Working data: Begin
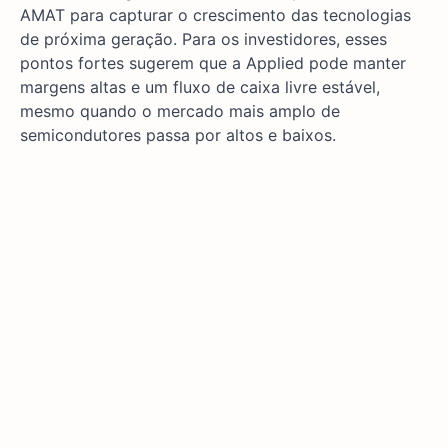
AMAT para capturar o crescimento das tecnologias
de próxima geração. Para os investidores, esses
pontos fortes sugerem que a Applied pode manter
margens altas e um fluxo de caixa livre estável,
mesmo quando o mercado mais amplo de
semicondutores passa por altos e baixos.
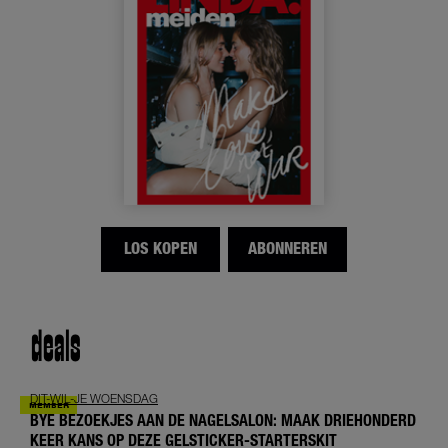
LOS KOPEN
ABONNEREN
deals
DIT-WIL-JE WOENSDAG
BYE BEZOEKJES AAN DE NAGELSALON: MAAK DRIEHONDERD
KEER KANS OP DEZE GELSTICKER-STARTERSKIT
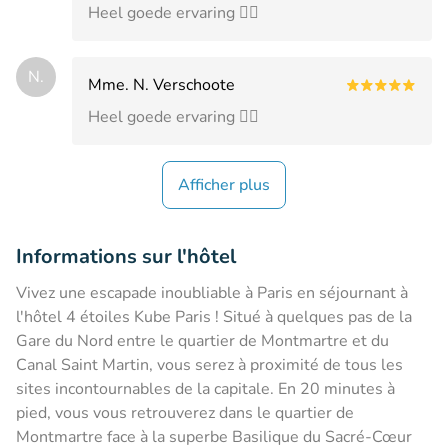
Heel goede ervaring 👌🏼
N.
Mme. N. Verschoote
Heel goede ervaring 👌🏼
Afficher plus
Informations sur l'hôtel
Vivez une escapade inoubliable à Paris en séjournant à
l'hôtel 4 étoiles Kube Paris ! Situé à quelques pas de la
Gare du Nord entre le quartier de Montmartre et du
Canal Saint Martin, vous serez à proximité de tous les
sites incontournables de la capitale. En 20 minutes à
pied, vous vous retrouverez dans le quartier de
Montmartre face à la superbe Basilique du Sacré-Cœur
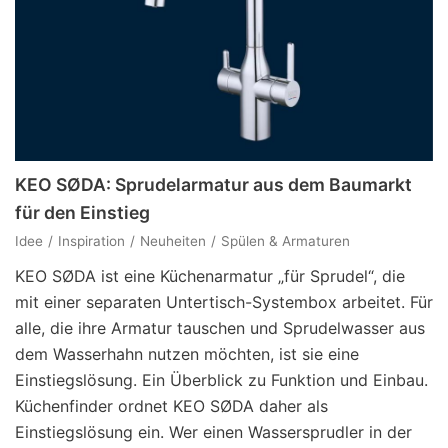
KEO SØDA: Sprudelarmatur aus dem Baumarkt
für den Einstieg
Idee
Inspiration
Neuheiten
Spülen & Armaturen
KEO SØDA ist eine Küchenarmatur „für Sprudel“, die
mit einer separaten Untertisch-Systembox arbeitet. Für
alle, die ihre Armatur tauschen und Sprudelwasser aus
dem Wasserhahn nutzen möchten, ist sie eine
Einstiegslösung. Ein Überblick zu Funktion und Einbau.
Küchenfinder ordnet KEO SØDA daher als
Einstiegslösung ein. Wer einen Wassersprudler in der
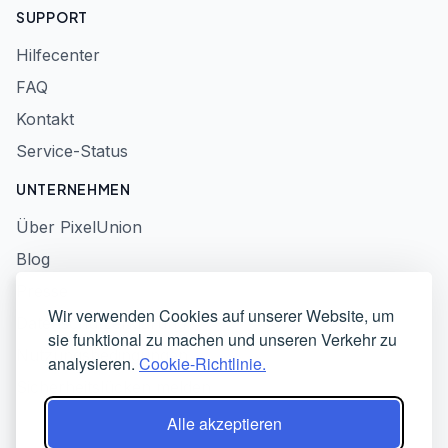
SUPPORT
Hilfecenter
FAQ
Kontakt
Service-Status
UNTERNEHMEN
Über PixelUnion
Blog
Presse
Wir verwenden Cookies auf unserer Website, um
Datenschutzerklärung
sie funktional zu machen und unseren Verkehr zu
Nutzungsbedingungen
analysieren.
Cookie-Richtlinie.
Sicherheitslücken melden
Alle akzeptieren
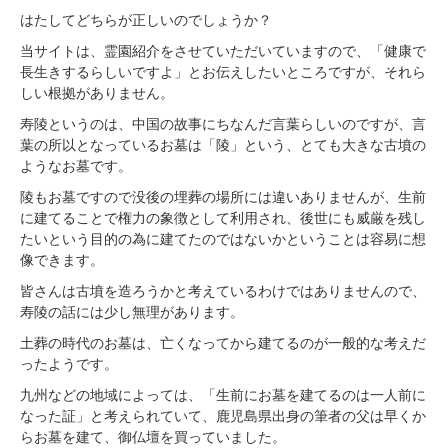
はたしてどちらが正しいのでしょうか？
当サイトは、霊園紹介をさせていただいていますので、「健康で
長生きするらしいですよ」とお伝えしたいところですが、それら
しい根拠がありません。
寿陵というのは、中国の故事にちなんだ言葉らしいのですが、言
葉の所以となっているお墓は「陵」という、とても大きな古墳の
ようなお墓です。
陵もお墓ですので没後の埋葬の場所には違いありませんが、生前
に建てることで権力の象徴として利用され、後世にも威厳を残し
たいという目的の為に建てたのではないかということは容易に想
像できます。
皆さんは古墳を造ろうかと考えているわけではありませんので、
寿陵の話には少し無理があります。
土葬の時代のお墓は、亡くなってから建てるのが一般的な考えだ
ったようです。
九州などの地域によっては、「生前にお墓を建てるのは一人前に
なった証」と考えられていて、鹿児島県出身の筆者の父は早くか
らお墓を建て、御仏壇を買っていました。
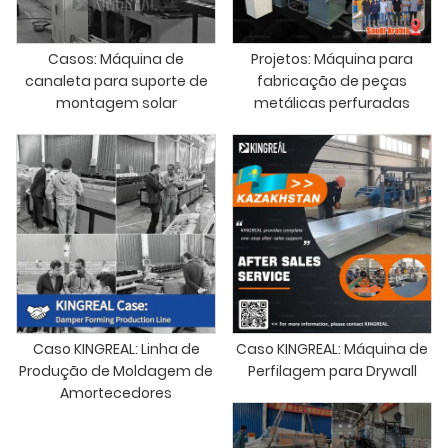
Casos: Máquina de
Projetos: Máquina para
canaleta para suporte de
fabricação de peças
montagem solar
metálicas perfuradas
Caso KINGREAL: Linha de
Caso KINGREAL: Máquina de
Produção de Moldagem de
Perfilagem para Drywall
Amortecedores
Working data: End
Working data: Begin
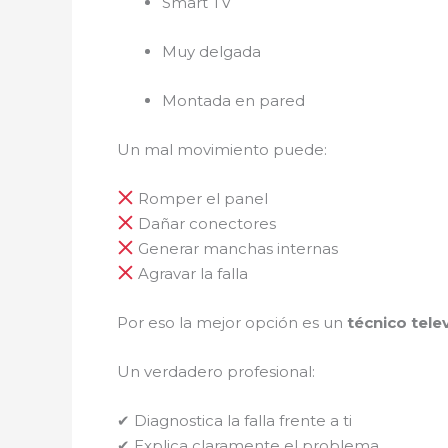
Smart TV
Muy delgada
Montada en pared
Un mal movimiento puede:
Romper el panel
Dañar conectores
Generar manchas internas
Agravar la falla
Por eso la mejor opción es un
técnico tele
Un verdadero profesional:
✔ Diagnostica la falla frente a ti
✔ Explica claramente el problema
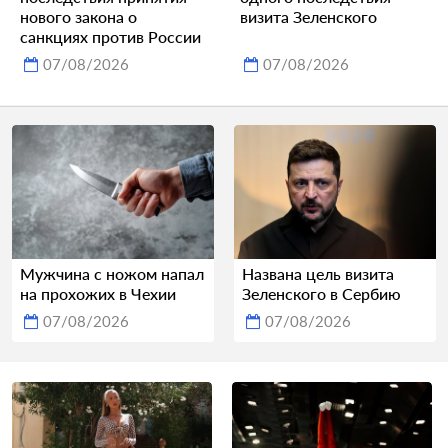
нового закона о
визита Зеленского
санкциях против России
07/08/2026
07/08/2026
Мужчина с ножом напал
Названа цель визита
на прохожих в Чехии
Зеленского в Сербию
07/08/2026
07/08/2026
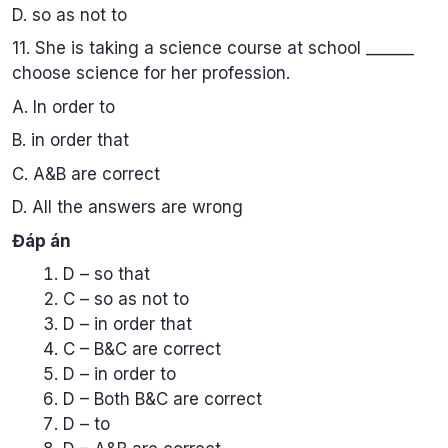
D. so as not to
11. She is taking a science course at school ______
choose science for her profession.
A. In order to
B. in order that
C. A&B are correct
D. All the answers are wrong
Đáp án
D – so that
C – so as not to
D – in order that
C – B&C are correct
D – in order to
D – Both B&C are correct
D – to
Working data: End
Working data: Begin
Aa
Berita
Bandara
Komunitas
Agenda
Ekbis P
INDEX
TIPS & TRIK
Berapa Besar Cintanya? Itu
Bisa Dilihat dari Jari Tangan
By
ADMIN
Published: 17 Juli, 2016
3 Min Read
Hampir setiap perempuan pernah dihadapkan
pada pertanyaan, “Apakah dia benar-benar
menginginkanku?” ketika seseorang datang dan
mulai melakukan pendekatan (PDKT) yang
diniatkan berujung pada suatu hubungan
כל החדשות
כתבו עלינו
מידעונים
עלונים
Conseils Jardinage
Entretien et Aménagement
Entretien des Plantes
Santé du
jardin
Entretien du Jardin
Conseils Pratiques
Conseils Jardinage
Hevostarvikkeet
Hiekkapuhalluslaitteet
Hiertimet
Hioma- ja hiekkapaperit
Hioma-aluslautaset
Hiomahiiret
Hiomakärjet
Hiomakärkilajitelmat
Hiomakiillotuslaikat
Working data: End
> [Problem details]:
Copy out the lines between the line holding "AMAT para capturar" and the line holding "KEER KANS OP DEZE GELSTICKER-STARTERSKIT", inclusive. Leave out the pictures.

> [Result]:
AMAT para capturar o crescimento das tecnologias
de próxima geração. Para os investidores, esses
pontos fortes sugerem que a Applied pode manter
margens altas e um fluxo de caixa livre estável,
mesmo quando o mercado mais amplo de
semicondutores passa por altos e baixos.
LOS KOPEN
ABONNEREN
deals
DIT-WIL-JE WOENSDAG
BYE BEZOEKJES AAN DE NAGELSALON: MAAK DRIEHONDERD
KEER KANS OP DEZE GELSTICKER-STARTERSKIT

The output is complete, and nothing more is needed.